His family had no money for transportation, Jashari says, but when they approached a bus headed into Kosovo, the ethnic-Albanian driver took them on board for free.
"I am grateful to our people for helping us, but I still like my home best," Jashari says. "We can't go back until the politicians make a peace agreement. I hope we will be able to go back very soon."
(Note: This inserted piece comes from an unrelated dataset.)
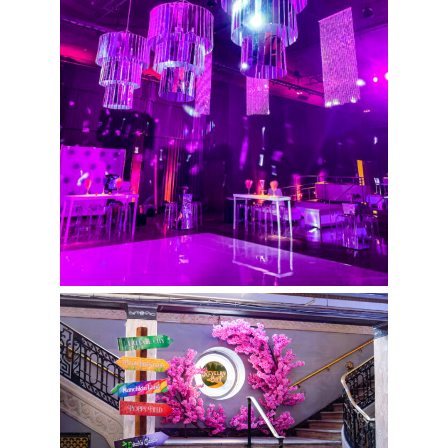
Revelry Ball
But returning home may prove difficult, as there is more trouble afoot in Jashari's home village. On Sunday, three ethnic-Albanian-owned homes in Singilic were demolished by Macedonian police, who employed prisoners to smash the buildings with sledge hammers. Most of the residents of the houses are in exile in Kosovo.
Police told local media that the houses had no building permits. Residents would normally be allowed to pay a fee to obtain the permit, but villagers say this raid came without warning. The demolitions are seen by the Albanian community as another police tactic of harassment. Now, 17 other houses in the village are marked for demolition.
In the rubble of one house, a child's shoe, a vase of flowers, and an iron are visible. Tasim Etemi, a neighbor, says he was drinking tea in the house with the owner when the police arrived. "They had no court order, nothing. They tied us up outside and hit us with the stocks of their guns. Then, they destroyed the house with everything inside. There is no way the refugees can return now. Soon they will have no homes left."
Back in Varosh, the mood is bleak. "We can't live on hospitality forever," Mr. Jashari says. "We have nothing here, and Macedonia is our home. I hope there will be peace soon."